# Riding around Solvang-Templeton-Santa Barbera



## SwiftSolo (Jun 7, 2008)

Four of us are coming down for some sunshine and warm weather riding around the 1st of March and we are wondering which of the areas rides you'd rate at the top? We'd prefer little traffic, love single lane paved if it's reasonable, and would like to alternate between some climbing days (3500 to 5000 vert and 45 miles) and some fairly flat to rolling 70 mile recovery days (maybe 1800 vert total). 

Some of the roads that look good on Google Earth are: 
Figueroa Mountain rd.
Santa rita road out of templeton
Santa rosa creek road and old creek road
Santa rosa road to Drum Canyon road to cat canyon to foxen canyon
Parkhill road—w pozo road
San Simeon creek road
San Marcos road to painted cave road to Camino Cielo—Gibraltar road

Don't know the reality of riding on these roads or incorporating them into loops? Any help would be greatly appreciated.


----------



## SwiftSolo (Jun 7, 2008)

Anything within a 45 min drive of Solvang would be good.

Thanks again


----------



## JSR (Feb 27, 2006)

I don't know all those roads, but I'll comment where I can.

I understand Figueroa Mtn is the classic climb in the area, although I've never done it.

Santa Rosa Rd from Buellton to Lompoc is a very quiet two-lane road with gentle rollers. You can return to Solvang on Hwy 246 with the wind at your back.

I've done Santa Rosa and Foxen Canyon, but not Drum or Cat. That should be an excellent ride, with some climbing, but nothing big. 

Santa Rosa Creek Rd from Cambria is very quiet. It's a big climb which is very steep at the top. 

I've never done San Simeon Creek Rd, but that is the middle of nowhere. Be prepared for anything and expect there to be no services.

I've seen that San Marcos, Camino Cielo, Gibraltar loop mentioned before, but haven't done it. The major hang up is that SanMarcos Road (Hwy 154) has a lot of traffic, all moving at high speed. Not a good place for a bike.

I can also recommend the area East and North of Templeton. That's where the Wildflower Century goes. There are a lot of quiet oak-covered roads out there, with rolling hills. Check out the rides at slobc.org .

It should be noted that there are plenty of wineries in both areas if your plan calls for a rest day. A pleasant diversion in the Solvang area is the short loop on Alamo Pinatado, returning on Ballard Canyon. This is the Solvang TT route in the ToC. There are quite a few tasting rooms en route. 

HTH,
JSR


----------



## SwiftSolo (Jun 7, 2008)

JSR said:


> I don't know all those roads, but I'll comment where I can.

Data entries
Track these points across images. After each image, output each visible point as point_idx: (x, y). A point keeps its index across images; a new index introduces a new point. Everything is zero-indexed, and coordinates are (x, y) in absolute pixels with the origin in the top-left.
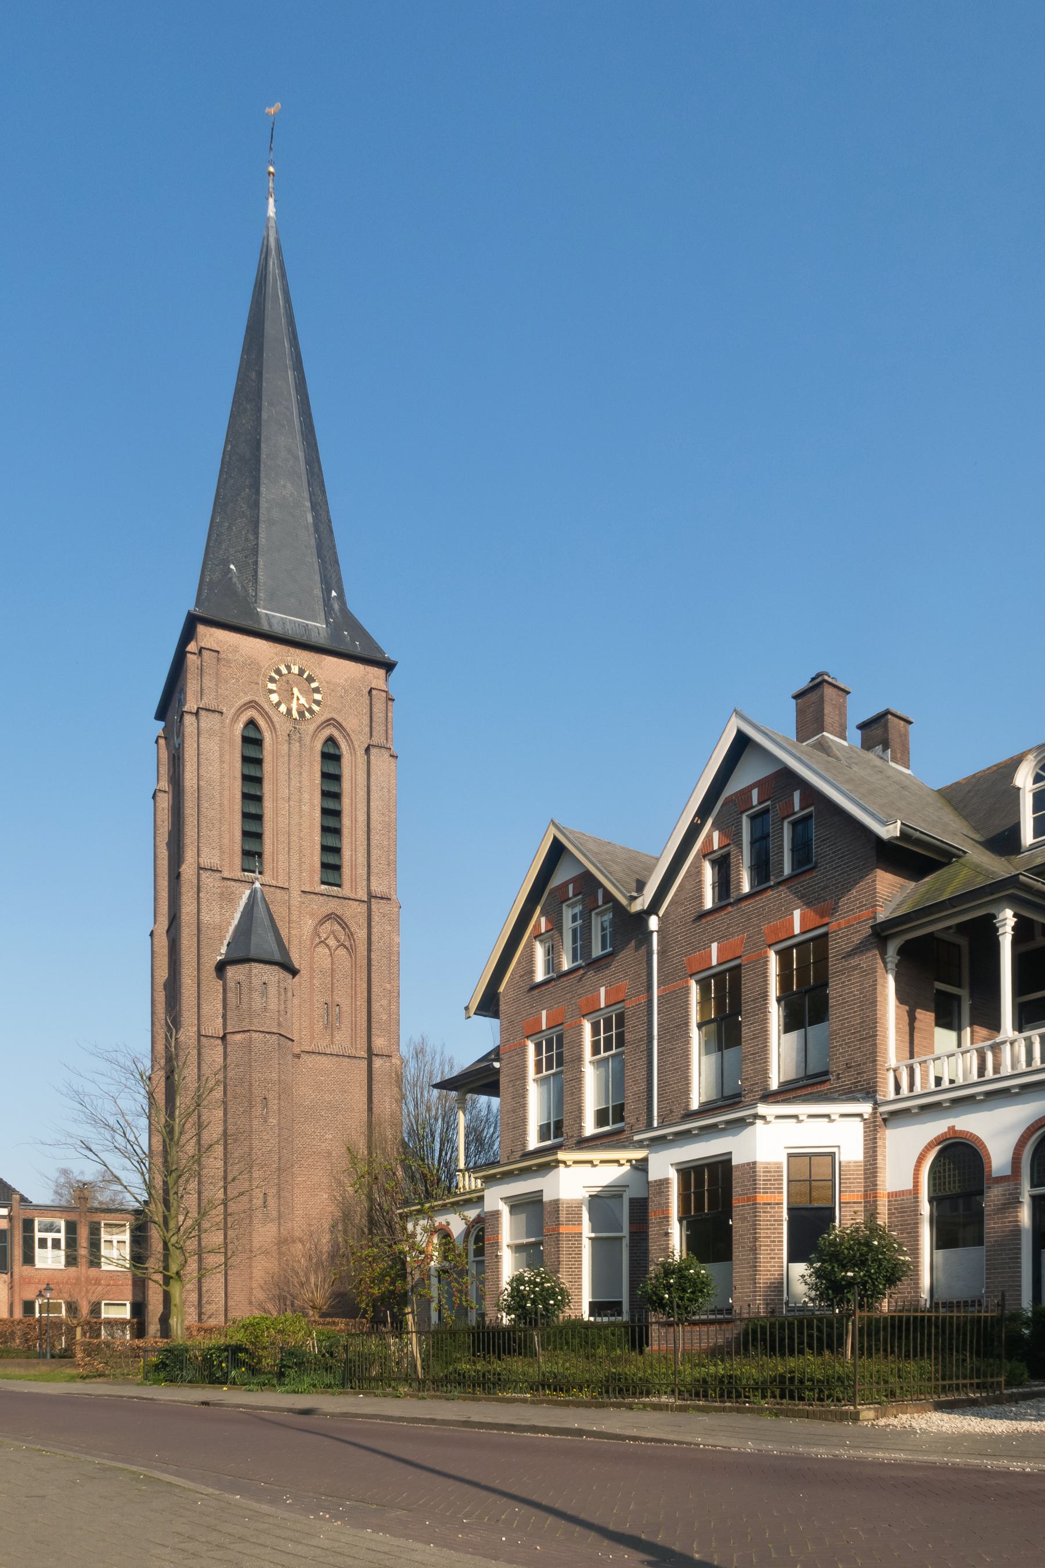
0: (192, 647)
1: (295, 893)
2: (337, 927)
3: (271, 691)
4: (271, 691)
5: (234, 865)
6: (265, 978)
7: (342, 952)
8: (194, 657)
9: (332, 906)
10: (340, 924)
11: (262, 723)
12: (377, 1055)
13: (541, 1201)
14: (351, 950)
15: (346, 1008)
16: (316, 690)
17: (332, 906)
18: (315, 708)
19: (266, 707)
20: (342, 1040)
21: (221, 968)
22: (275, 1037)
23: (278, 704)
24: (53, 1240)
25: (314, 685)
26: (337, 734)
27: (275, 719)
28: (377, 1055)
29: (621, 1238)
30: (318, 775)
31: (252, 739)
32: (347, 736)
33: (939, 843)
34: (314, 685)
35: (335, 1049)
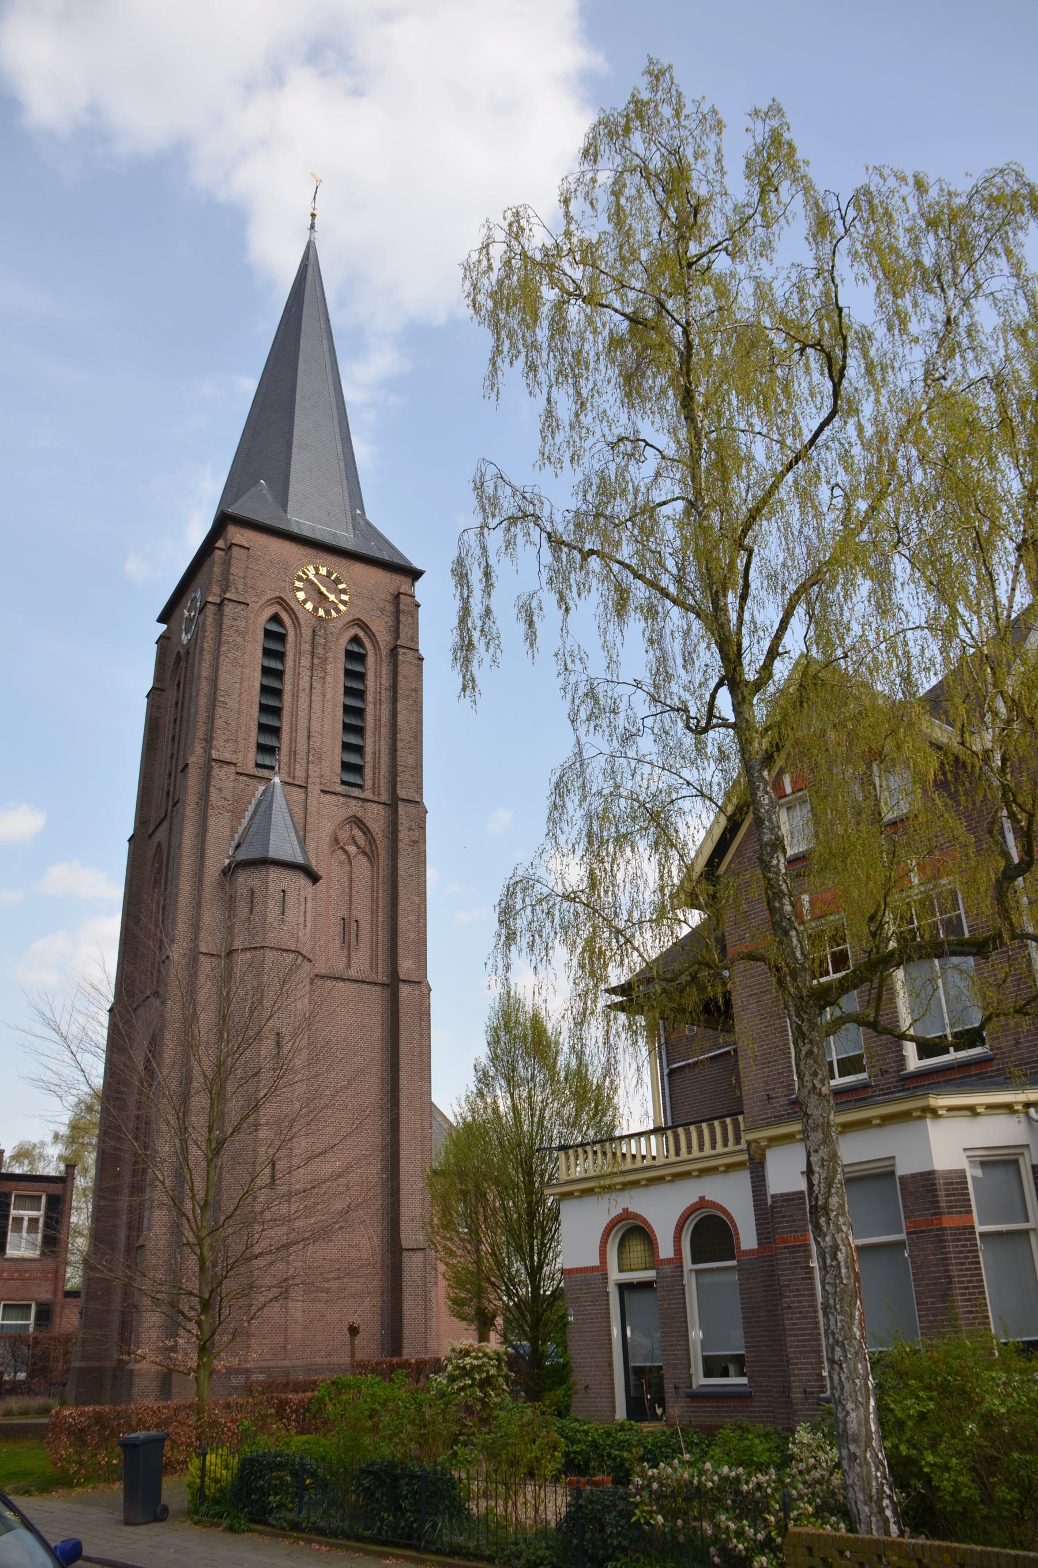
0: (220, 543)
1: (314, 790)
2: (357, 832)
3: (299, 589)
4: (299, 589)
5: (249, 758)
6: (284, 885)
7: (362, 860)
8: (221, 553)
9: (354, 808)
10: (360, 828)
11: (284, 616)
12: (404, 981)
13: (892, 1173)
14: (371, 856)
15: (365, 925)
16: (344, 591)
17: (354, 808)
18: (342, 607)
19: (293, 604)
20: (361, 964)
21: (229, 872)
22: (292, 956)
23: (305, 601)
24: (30, 1220)
25: (341, 587)
26: (361, 634)
27: (300, 616)
28: (404, 981)
29: (1027, 1220)
30: (342, 673)
31: (275, 637)
32: (371, 636)
33: (203, 715)
34: (341, 587)
35: (353, 973)
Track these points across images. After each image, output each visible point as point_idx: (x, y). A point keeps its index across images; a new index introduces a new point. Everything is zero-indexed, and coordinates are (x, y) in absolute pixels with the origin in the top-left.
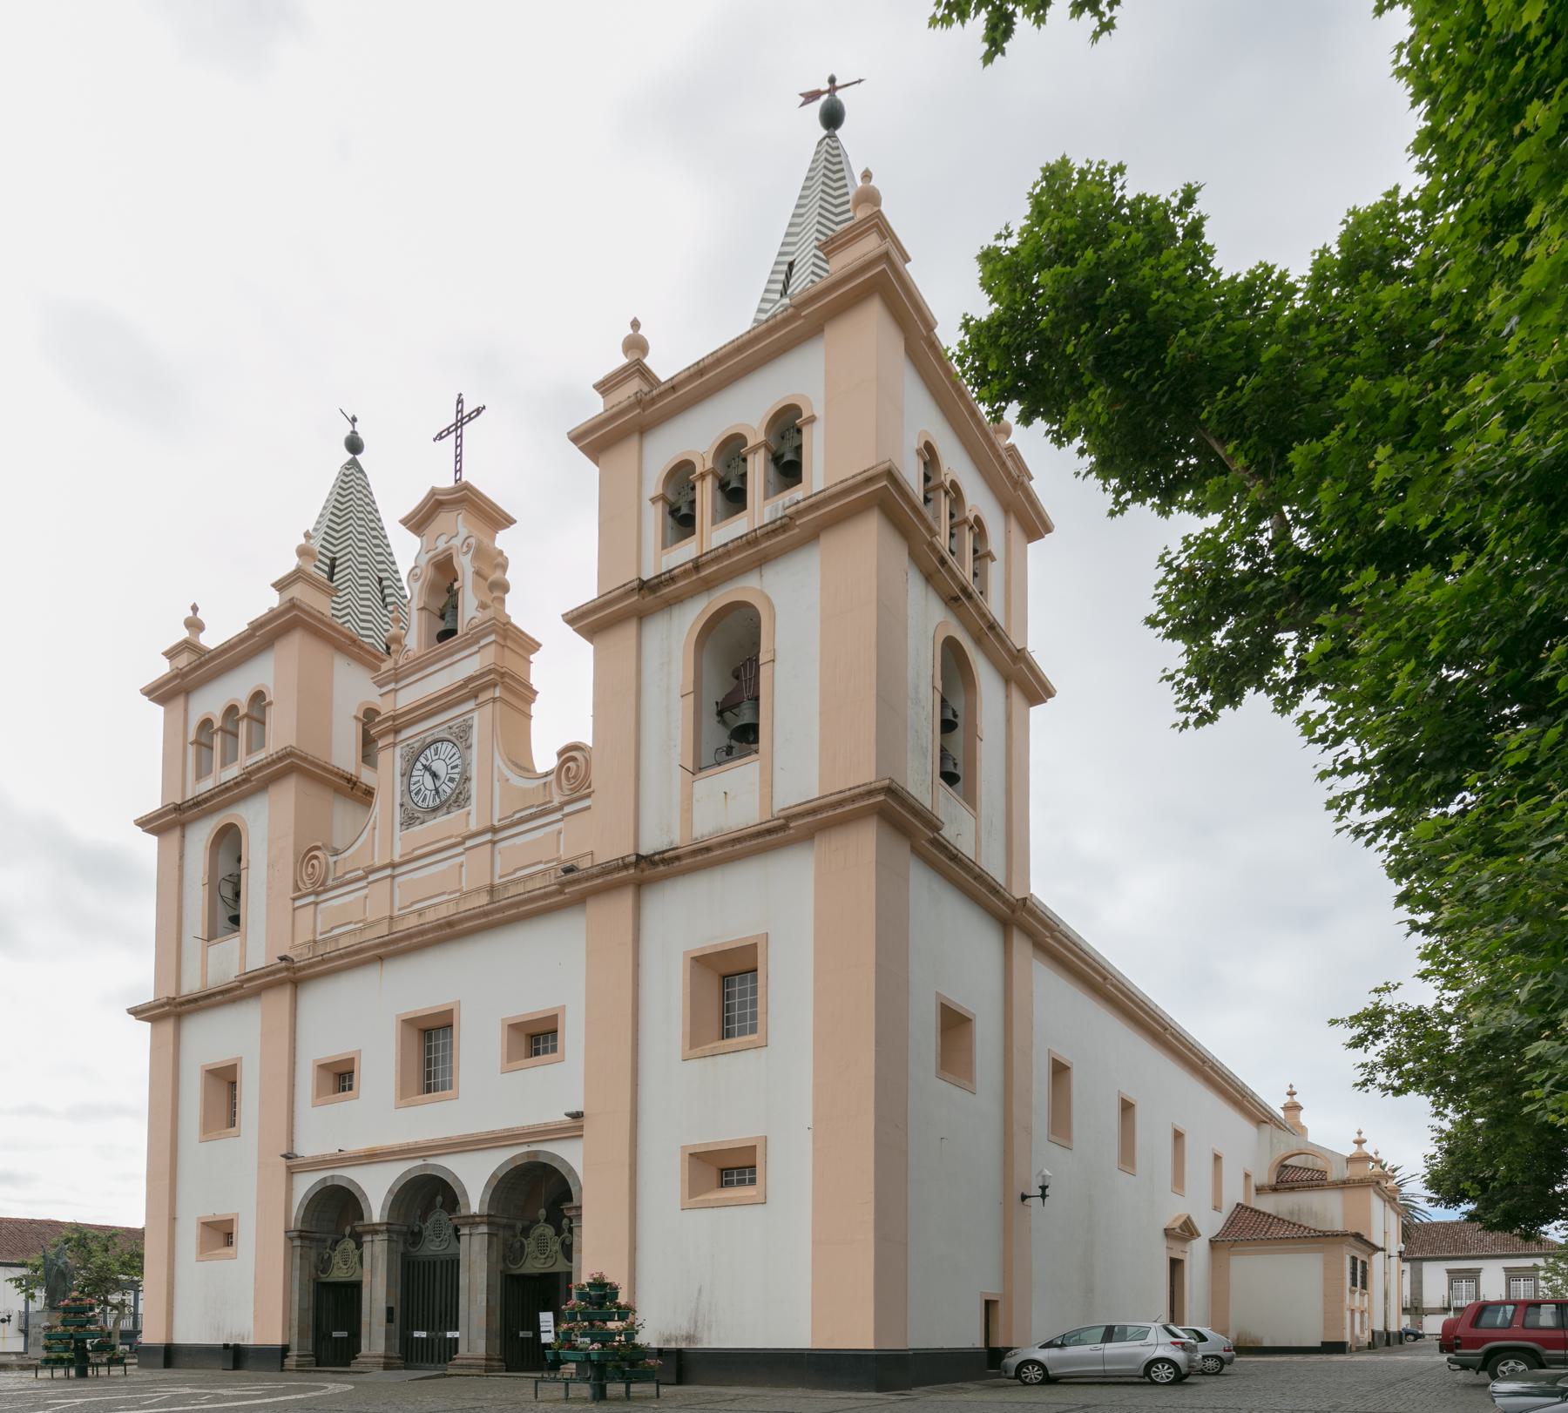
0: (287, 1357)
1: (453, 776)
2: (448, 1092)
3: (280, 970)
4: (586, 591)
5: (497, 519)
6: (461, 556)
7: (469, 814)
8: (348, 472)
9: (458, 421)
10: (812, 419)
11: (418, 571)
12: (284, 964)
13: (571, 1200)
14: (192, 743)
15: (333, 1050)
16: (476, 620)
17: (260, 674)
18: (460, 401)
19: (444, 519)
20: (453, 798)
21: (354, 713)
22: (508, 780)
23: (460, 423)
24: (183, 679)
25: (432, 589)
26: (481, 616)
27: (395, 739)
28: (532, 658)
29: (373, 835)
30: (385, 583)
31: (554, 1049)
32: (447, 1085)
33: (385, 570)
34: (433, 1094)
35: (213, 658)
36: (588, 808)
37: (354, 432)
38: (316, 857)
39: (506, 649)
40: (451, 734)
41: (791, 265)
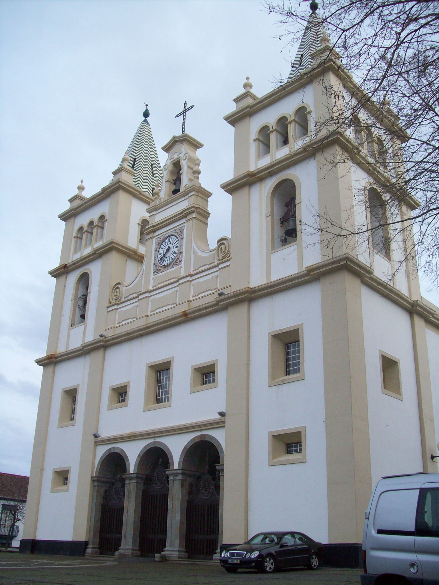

Set of tasks
1 – Output the passage of the Solvang riding thread that starts at "I can also recommend" and ends at "rooms en route.", with its wording unchanged.
2 – Return the rows unchanged, starting at the first line of the rows and ending at the line containing "3: (299, 589)", both included. Leave the pictures out.

Answers to the exercises
1 –
I can also recommend the area East and North of Templeton. That's where the Wildflower Century goes. There are a lot of quiet oak-covered roads out there, with rolling hills. Check out the rides at slobc.org .

It should be noted that there are plenty of wineries in both areas if your plan calls for a rest day. A pleasant diversion in the Solvang area is the short loop on Alamo Pinatado, returning on Ballard Canyon. This is the Solvang TT route in the ToC. There are quite a few tasting rooms en route.

2 –
Track these points across images. After each image, output each visible point as point_idx: (x, y). A point keeps its index across images; a new index introduces a new point. Everything is zero-indexed, and coordinates are (x, y) in absolute pixels with the origin in the top-left.
0: (192, 647)
1: (295, 893)
2: (337, 927)
3: (271, 691)
4: (271, 691)
5: (234, 865)
6: (265, 978)
7: (342, 952)
8: (194, 657)
9: (332, 906)
10: (340, 924)
11: (262, 723)
12: (377, 1055)
13: (541, 1201)
14: (351, 950)
15: (346, 1008)
16: (316, 690)
17: (332, 906)
18: (315, 708)
19: (266, 707)
20: (342, 1040)
21: (221, 968)
22: (275, 1037)
23: (278, 704)
24: (53, 1240)
25: (314, 685)
26: (337, 734)
27: (275, 719)
28: (377, 1055)
29: (621, 1238)
30: (318, 775)
31: (252, 739)
32: (347, 736)
33: (939, 843)
34: (314, 685)
35: (335, 1049)
0: (220, 543)
1: (314, 790)
2: (357, 832)
3: (299, 589)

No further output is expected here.